Smirnov, Sergei Sergeevich

Smirnov, Sergei Sergeevich

 

Born Sept. 4(16), 1895, in Ivanovo-Voznesensk, now Ivanovo; died Aug. 20, 1947, in Leningrad. Soviet geologist and mineralogist. Academician of the Academy of Sciences of the USSR (1943; corresponding member, 1939).

Smirnov graduated from the Petrograd Institute of Mines in 1919. He was on the staff of the Geological Committee from 1919 to 1941. In 1930 he became a professor at the Leningrad Institute of Mines. Beginning in 1945, he headed the ore department of the Institute of Geological Sciences of the Academy of Sciences of the USSR.

Smirnov’s principal works dealt with the mineralogy of ore deposits and with ore formation. He investigated the zoning of hydrothermal mineralization and the relation between such mineralization and magmatism. A new metallogenetic approach was introduced by him into the study of minerals. Smirnov paid particular attention to the practical importance of the cassiterite-sulfide group of tin-ore deposits. He discovered and described a number of deposits of iron ores, nonferrous metals, and rare metals. In 1946 he received the State Prize of the USSR for his discovery and study of several tin-ore deposits in the USSR. He trained a school of geologists specializing in ores.

Smirnov took part in the work of the All-Union Mineralogical Society and became its president in 1945. He was made an honorary member of the French Mineralogical Society in 1947. Smirnov was awarded three Orders of Lenin, the Order of the Red Banner of Labor, and various medals.

WORKS

Zona okisleniia sul’fidnykh mestorozhdenii. Moscow, 1951.
Izbr. trudy. Moscow, 1955.
Polimetallicheskie mestorozhdeniia i metallogeniia Vostochnogo Zabaikal’ia. Moscow, 1961.
Rudnye mestorozhdeniia i metallogeniia vostochnykh raionov SSSR. Moscow, 1962.

REFERENCES

Grigor’ev, D. P., and I. I. Shafranovskii. Vydaiushchiesia russkie mineralogi. Moscow-Leningrad, 1949. (Contains bibliography.)
Smirnov, V. I. “Osnovopolozhnik sovetskoi metallogenii (K piatnad-tsatiletiiu so dnia smerti akademika S. S. Smirnova.” In Zakono-mernosti razmeshcheniia poleznykh iskopaemykh, vol. 5. Moscow, 1962.
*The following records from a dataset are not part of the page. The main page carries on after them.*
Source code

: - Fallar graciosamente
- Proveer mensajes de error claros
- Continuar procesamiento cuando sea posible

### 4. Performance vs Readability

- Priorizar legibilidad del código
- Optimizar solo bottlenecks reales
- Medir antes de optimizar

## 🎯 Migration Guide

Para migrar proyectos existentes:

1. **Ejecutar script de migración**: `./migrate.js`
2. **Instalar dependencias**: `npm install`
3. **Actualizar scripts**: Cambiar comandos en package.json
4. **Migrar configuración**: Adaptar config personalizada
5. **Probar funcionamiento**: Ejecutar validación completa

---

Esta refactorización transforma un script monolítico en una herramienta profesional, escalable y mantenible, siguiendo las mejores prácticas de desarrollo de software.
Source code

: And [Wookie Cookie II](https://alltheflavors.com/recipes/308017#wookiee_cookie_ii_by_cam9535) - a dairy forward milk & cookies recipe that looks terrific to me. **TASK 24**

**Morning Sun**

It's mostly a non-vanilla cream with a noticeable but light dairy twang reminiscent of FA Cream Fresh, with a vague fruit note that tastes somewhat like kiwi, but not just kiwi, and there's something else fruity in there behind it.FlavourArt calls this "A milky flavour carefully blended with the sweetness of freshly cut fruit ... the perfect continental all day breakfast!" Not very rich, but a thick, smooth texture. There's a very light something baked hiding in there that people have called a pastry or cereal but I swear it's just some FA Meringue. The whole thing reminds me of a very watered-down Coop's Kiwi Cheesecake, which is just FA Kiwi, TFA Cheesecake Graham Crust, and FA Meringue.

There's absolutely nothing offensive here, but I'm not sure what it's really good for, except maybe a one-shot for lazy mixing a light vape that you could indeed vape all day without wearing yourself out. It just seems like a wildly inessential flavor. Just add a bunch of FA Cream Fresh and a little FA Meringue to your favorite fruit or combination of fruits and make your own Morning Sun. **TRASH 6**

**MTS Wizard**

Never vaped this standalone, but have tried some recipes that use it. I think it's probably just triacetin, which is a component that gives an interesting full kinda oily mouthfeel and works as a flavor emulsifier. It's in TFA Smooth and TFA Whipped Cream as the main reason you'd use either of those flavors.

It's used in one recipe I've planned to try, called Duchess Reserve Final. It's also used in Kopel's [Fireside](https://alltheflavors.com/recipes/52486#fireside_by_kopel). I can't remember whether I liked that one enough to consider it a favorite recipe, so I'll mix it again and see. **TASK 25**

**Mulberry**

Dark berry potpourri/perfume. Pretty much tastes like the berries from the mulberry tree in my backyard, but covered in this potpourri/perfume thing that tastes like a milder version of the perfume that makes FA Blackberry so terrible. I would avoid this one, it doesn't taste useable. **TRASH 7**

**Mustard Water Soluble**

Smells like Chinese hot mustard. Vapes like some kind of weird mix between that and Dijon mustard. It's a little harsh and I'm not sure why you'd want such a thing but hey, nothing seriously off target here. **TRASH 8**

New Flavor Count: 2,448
Smirnov, Sergei Sergeevich

 

Born Sept. 13 (26), 1915, in Petrograd; died Mar. 22, 1976, in Moscow. Soviet Russian writer. Member of the CPSU from 1946.

Smirnov graduated from the Moscow Power Engineering In stitute in 1937 and from the M. Gorky Institute of Literature in 1941. He fought in the Great Patriotic War (1941-45). Smirnov began publishing in 1934 as a journalist. In 1959 and 1960 he was editor in chief of Literaturnaia gazeta, and in 1975 and 1976, secretary of the Writers’ Union of the USSR.

Smirnov published the books of essays Stalingrad on the Dnieper (1954), In Italy (1961), and Journey to Cuba (1962). His other works included the books Brest Fortress (1957; supplementary printing, 1964; Lenin Prize, 1965), Heroes of the Brest Fortress (1959), Tales of Unknown Heroes (1963), and A Family (1967), the play Fortress on the Bug (1955), articles in the press, and speeches written for radio and television. These works reconstructed the heroic epic of the defense of the Brest Fortress in 1941 as well as other exploits of Soviet fighting men; they also inspired a mass patriotic movement that sought out unknown heroes.

Smirnov’s works were translated into a number of foreign languages. Smirnov was awarded the Order of Lenin, three other orders, and several medals.

WORKS

Sobr. soch., vols. 1-3. Moscow, 1973.

REFERENCES

Andronikov, I. “Raskrytie podviga.” Novyi mir, 1958, no. 2.
Russkie sovetskie pisateli-prozaiki: Biobibliograficheskii ukazatel’, vol. 4. Moscow, 1966.